Dataset records:
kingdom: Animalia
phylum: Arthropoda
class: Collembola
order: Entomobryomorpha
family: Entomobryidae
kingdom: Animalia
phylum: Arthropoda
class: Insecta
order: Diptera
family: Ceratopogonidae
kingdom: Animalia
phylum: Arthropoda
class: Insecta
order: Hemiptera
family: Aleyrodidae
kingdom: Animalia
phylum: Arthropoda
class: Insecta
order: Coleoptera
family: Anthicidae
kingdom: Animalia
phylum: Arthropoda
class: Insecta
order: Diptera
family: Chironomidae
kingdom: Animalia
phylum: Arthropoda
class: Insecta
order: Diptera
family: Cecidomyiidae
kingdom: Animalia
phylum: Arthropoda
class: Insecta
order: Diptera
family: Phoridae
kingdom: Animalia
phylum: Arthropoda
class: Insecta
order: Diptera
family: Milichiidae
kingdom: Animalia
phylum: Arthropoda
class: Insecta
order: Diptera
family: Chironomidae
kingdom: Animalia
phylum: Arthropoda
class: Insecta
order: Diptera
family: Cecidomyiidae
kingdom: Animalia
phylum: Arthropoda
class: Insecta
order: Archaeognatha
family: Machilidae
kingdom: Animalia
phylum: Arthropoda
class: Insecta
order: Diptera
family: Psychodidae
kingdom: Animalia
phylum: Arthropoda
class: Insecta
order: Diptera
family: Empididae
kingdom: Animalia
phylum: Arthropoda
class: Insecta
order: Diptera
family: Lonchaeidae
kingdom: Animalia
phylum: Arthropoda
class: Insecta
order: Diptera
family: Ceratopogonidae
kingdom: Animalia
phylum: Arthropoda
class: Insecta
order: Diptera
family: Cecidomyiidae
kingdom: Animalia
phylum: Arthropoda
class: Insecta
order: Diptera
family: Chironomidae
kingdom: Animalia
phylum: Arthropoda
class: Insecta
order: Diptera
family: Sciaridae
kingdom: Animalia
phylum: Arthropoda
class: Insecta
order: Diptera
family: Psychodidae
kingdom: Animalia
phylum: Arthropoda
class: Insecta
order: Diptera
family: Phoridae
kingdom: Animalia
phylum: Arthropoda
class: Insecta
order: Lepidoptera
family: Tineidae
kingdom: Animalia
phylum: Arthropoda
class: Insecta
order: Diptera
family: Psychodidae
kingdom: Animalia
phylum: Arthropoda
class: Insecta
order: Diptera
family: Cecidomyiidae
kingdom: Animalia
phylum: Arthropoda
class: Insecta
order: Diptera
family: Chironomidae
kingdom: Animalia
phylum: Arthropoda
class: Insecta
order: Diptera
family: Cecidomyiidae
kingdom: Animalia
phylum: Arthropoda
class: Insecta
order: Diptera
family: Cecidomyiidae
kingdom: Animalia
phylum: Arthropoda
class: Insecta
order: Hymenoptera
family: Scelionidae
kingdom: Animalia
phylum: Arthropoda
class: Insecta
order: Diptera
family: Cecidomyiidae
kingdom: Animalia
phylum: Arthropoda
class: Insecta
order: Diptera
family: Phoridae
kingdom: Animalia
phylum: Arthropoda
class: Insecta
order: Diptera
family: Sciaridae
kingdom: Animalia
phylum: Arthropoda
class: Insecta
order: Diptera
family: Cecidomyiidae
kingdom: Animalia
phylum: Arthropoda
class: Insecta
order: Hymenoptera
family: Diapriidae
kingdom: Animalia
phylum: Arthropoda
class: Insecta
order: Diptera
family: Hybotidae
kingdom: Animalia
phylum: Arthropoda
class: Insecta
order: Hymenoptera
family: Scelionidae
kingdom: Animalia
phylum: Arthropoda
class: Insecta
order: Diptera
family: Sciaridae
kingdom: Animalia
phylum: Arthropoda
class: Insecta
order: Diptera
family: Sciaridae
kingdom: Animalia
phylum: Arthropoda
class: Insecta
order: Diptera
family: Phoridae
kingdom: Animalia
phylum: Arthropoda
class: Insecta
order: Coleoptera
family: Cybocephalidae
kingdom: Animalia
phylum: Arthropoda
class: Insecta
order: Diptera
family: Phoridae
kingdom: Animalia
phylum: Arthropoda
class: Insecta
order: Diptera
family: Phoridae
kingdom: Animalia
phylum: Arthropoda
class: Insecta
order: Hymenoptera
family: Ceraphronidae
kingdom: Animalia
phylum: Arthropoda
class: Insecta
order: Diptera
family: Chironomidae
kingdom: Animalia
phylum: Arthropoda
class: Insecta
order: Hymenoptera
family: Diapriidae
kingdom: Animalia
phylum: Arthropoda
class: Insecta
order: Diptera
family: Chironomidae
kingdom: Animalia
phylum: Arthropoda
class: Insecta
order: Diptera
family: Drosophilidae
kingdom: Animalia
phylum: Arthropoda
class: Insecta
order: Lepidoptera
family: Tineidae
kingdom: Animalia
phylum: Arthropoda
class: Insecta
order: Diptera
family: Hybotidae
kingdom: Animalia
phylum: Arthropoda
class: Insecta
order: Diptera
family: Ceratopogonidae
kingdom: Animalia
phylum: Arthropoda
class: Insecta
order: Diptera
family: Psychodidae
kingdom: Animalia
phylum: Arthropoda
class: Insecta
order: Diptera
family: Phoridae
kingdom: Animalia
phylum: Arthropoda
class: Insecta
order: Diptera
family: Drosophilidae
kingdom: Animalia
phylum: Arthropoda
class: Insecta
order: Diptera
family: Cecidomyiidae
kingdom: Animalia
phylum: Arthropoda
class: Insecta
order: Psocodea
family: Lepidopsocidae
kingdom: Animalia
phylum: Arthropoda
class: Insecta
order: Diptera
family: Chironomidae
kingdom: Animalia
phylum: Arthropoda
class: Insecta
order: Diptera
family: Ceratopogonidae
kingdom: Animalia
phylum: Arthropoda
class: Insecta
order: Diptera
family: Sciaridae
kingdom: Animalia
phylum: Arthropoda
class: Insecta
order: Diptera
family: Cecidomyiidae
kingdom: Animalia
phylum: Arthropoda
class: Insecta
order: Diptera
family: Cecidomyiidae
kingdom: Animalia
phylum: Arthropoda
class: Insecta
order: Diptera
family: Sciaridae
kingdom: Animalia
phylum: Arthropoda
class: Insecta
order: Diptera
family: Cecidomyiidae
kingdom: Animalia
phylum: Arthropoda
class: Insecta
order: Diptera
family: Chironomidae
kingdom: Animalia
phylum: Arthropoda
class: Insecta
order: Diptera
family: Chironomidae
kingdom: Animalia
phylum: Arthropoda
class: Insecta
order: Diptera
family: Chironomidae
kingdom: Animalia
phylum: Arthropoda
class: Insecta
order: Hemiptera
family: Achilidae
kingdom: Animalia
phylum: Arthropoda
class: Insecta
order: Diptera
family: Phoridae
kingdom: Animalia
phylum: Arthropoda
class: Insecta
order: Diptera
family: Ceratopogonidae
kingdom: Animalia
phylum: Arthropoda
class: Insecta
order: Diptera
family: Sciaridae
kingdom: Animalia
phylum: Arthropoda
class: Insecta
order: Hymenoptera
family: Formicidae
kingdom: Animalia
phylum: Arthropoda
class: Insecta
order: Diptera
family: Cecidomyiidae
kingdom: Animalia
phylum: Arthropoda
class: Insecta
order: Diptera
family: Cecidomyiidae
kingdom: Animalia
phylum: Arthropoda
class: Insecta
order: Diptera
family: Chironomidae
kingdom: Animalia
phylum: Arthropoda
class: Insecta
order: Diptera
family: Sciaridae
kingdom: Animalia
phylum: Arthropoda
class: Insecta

What you need to do: Set out every line of the records above as a numbered list, omitting any blank lines.

Written response:
1. kingdom: Animalia
2. phylum: Arthropoda
3. class: Collembola
4. order: Entomobryomorpha
5. family: Entomobryidae
6. kingdom: Animalia
7. phylum: Arthropoda
8. class: Insecta
9. order: Diptera
10. family: Ceratopogonidae
11. kingdom: Animalia
12. phylum: Arthropoda
13. class: Insecta
14. order: Hemiptera
15. family: Aleyrodidae
16. kingdom: Animalia
17. phylum: Arthropoda
18. class: Insecta
19. order: Coleoptera
20. family: Anthicidae
21. kingdom: Animalia
22. phylum: Arthropoda
23. class: Insecta
24. order: Diptera
25. family: Chironomidae
26. kingdom: Animalia
27. phylum: Arthropoda
28. class: Insecta
29. order: Diptera
30. family: Cecidomyiidae
31. kingdom: Animalia
32. phylum: Arthropoda
33. class: Insecta
34. order: Diptera
35. family: Phoridae
36. kingdom: Animalia
37. phylum: Arthropoda
38. class: Insecta
39. order: Diptera
40. family: Milichiidae
41. kingdom: Animalia
42. phylum: Arthropoda
43. class: Insecta
44. order: Diptera
45. family: Chironomidae
46. kingdom: Animalia
47. phylum: Arthropoda
48. class: Insecta
49. order: Diptera
50. family: Cecidomyiidae
51. kingdom: Animalia
52. phylum: Arthropoda
53. class: Insecta
54. order: Archaeognatha
55. family: Machilidae
56. kingdom: Animalia
57. phylum: Arthropoda
58. class: Insecta
59. order: Diptera
60. family: Psychodidae
61. kingdom: Animalia
62. phylum: Arthropoda
63. class: Insecta
64. order: Diptera
65. family: Empididae
66. kingdom: Animalia
67. phylum: Arthropoda
68. class: Insecta
69. order: Diptera
70. family: Lonchaeidae
71. kingdom: Animalia
72. phylum: Arthropoda
73. class: Insecta
74. order: Diptera
75. family: Ceratopogonidae
76. kingdom: Animalia
77. phylum: Arthropoda
78. class: Insecta
79. order: Diptera
80. family: Cecidomyiidae
81. kingdom: Animalia
82. phylum: Arthropoda
83. class: Insecta
84. order: Diptera
85. family: Chironomidae
86. kingdom: Animalia
87. phylum: Arthropoda
88. class: Insecta
89. order: Diptera
90. family: Sciaridae
91. kingdom: Animalia
92. phylum: Arthropoda
93. class: Insecta
94. order: Diptera
95. family: Psychodidae
96. kingdom: Animalia
97. phylum: Arthropoda
98. class: Insecta
99. order: Diptera
100. family: Phoridae
101. kingdom: Animalia
102. phylum: Arthropoda
103. class: Insecta
104. order: Lepidoptera
105. family: Tineidae
106. kingdom: Animalia
107. phylum: Arthropoda
108. class: Insecta
109. order: Diptera
110. family: Psychodidae
111. kingdom: Animalia
112. phylum: Arthropoda
113. class: Insecta
114. order: Diptera
115. family: Cecidomyiidae
116. kingdom: Animalia
117. phylum: Arthropoda
118. class: Insecta
119. order: Diptera
120. family: Chironomidae
121. kingdom: Animalia
122. phylum: Arthropoda
123. class: Insecta
124. order: Diptera
125. family: Cecidomyiidae
126. kingdom: Animalia
127. phylum: Arthropoda
128. class: Insecta
129. order: Diptera
130. family: Cecidomyiidae
131. kingdom: Animalia
132. phylum: Arthropoda
133. class: Insecta
134. order: Hymenoptera
135. family: Scelionidae
136. kingdom: Animalia
137. phylum: Arthropoda
138. class: Insecta
139. order: Diptera
140. family: Cecidomyiidae
141. kingdom: Animalia
142. phylum: Arthropoda
143. class: Insecta
144. order: Diptera
145. family: Phoridae
146. kingdom: Animalia
147. phylum: Arthropoda
148. class: Insecta
149. order: Diptera
150. family: Sciaridae
151. kingdom: Animalia
152. phylum: Arthropoda
153. class: Insecta
154. order: Diptera
155. family: Cecidomyiidae
156. kingdom: Animalia
157. phylum: Arthropoda
158. class: Insecta
159. order: Hymenoptera
160. family: Diapriidae
161. kingdom: Animalia
162. phylum: Arthropoda
163. class: Insecta
164. order: Diptera
165. family: Hybotidae
166. kingdom: Animalia
167. phylum: Arthropoda
168. class: Insecta
169. order: Hymenoptera
170. family: Scelionidae
171. kingdom: Animalia
172. phylum: Arthropoda
173. class: Insecta
174. order: Diptera
175. family: Sciaridae
176. kingdom: Animalia
177. phylum: Arthropoda
178. class: Insecta
179. order: Diptera
180. family: Sciaridae
181. kingdom: Animalia
182. phylum: Arthropoda
183. class: Insecta
184. order: Diptera
185. family: Phoridae
186. kingdom: Animalia
187. phylum: Arthropoda
188. class: Insecta
189. order: Coleoptera
190. family: Cybocephalidae
191. kingdom: Animalia
192. phylum: Arthropoda
193. class: Insecta
194. order: Diptera
195. family: Phoridae
196. kingdom: Animalia
197. phylum: Arthropoda
198. class: Insecta
199. order: Diptera
200. family: Phoridae
201. kingdom: Animalia
202. phylum: Arthropoda
203. class: Insecta
204. order: Hymenoptera
205. family: Ceraphronidae
206. kingdom: Animalia
207. phylum: Arthropoda
208. class: Insecta
209. order: Diptera
210. family: Chironomidae
211. kingdom: Animalia
212. phylum: Arthropoda
213. class: Insecta
214. order: Hymenoptera
215. family: Diapriidae
216. kingdom: Animalia
217. phylum: Arthropoda
218. class: Insecta
219. order: Diptera
220. family: Chironomidae
221. kingdom: Animalia
222. phylum: Arthropoda
223. class: Insecta
224. order: Diptera
225. family: Drosophilidae
226. kingdom: Animalia
227. phylum: Arthropoda
228. class: Insecta
229. order: Lepidoptera
230. family: Tineidae
231. kingdom: Animalia
232. phylum: Arthropoda
233. class: Insecta
234. order: Diptera
235. family: Hybotidae
236. kingdom: Animalia
237. phylum: Arthropoda
238. class: Insecta
239. order: Diptera
240. family: Ceratopogonidae
241. kingdom: Animalia
242. phylum: Arthropoda
243. class: Insecta
244. order: Diptera
245. family: Psychodidae
246. kingdom: Animalia
247. phylum: Arthropoda
248. class: Insecta
249. order: Diptera
250. family: Phoridae
251. kingdom: Animalia
252. phylum: Arthropoda
253. class: Insecta
254. order: Diptera
255. family: Drosophilidae
256. kingdom: Animalia
257. phylum: Arthropoda
258. class: Insecta
259. order: Diptera
260. family: Cecidomyiidae
261. kingdom: Animalia
262. phylum: Arthropoda
263. class: Insecta
264. order: Psocodea
265. family: Lepidopsocidae
266. kingdom: Animalia
267. phylum: Arthropoda
268. class: Insecta
269. order: Diptera
270. family: Chironomidae
271. kingdom: Animalia
272. phylum: Arthropoda
273. class: Insecta
274. order: Diptera
275. family: Ceratopogonidae
276. kingdom: Animalia
277. phylum: Arthropoda
278. class: Insecta
279. order: Diptera
280. family: Sciaridae
281. kingdom: Animalia
282. phylum: Arthropoda
283. class: Insecta
284. order: Diptera
285. family: Cecidomyiidae
286. kingdom: Animalia
287. phylum: Arthropoda
288. class: Insecta
289. order: Diptera
290. family: Cecidomyiidae
291. kingdom: Animalia
292. phylum: Arthropoda
293. class: Insecta
294. order: Diptera
295. family: Sciaridae
296. kingdom: Animalia
297. phylum: Arthropoda
298. class: Insecta
299. order: Diptera
300. family: Cecidomyiidae
301. kingdom: Animalia
302. phylum: Arthropoda
303. class: Insecta
304. order: Diptera
305. family: Chironomidae
306. kingdom: Animalia
307. phylum: Arthropoda
308. class: Insecta
309. order: Diptera
310. family: Chironomidae
311. kingdom: Animalia
312. phylum: Arthropoda
313. class: Insecta
314. order: Diptera
315. family: Chironomidae
316. kingdom: Animalia
317. phylum: Arthropoda
318. class: Insecta
319. order: Hemiptera
320. family: Achilidae
321. kingdom: Animalia
322. phylum: Arthropoda
323. class: Insecta
324. order: Diptera
325. family: Phoridae
326. kingdom: Animalia
327. phylum: Arthropoda
328. class: Insecta
329. order: Diptera
330. family: Ceratopogonidae
331. kingdom: Animalia
332. phylum: Arthropoda
333. class: Insecta
334. order: Diptera
335. family: Sciaridae
336. kingdom: Animalia
337. phylum: Arthropoda
338. class: Insecta
339. order: Hymenoptera
340. family: Formicidae
341. kingdom: Animalia
342. phylum: Arthropoda
343. class: Insecta
344. order: Diptera
345. family: Cecidomyiidae
346. kingdom: Animalia
347. phylum: Arthropoda
348. class: Insecta
349. order: Diptera
350. family: Cecidomyiidae
351. kingdom: Animalia
352. phylum: Arthropoda
353. class: Insecta
354. order: Diptera
355. family: Chironomidae
356. kingdom: Animalia
357. phylum: Arthropoda
358. class: Insecta
359. order: Diptera
360. family: Sciaridae
361. kingdom: Animalia
362. phylum: Arthropoda
363. class: Insecta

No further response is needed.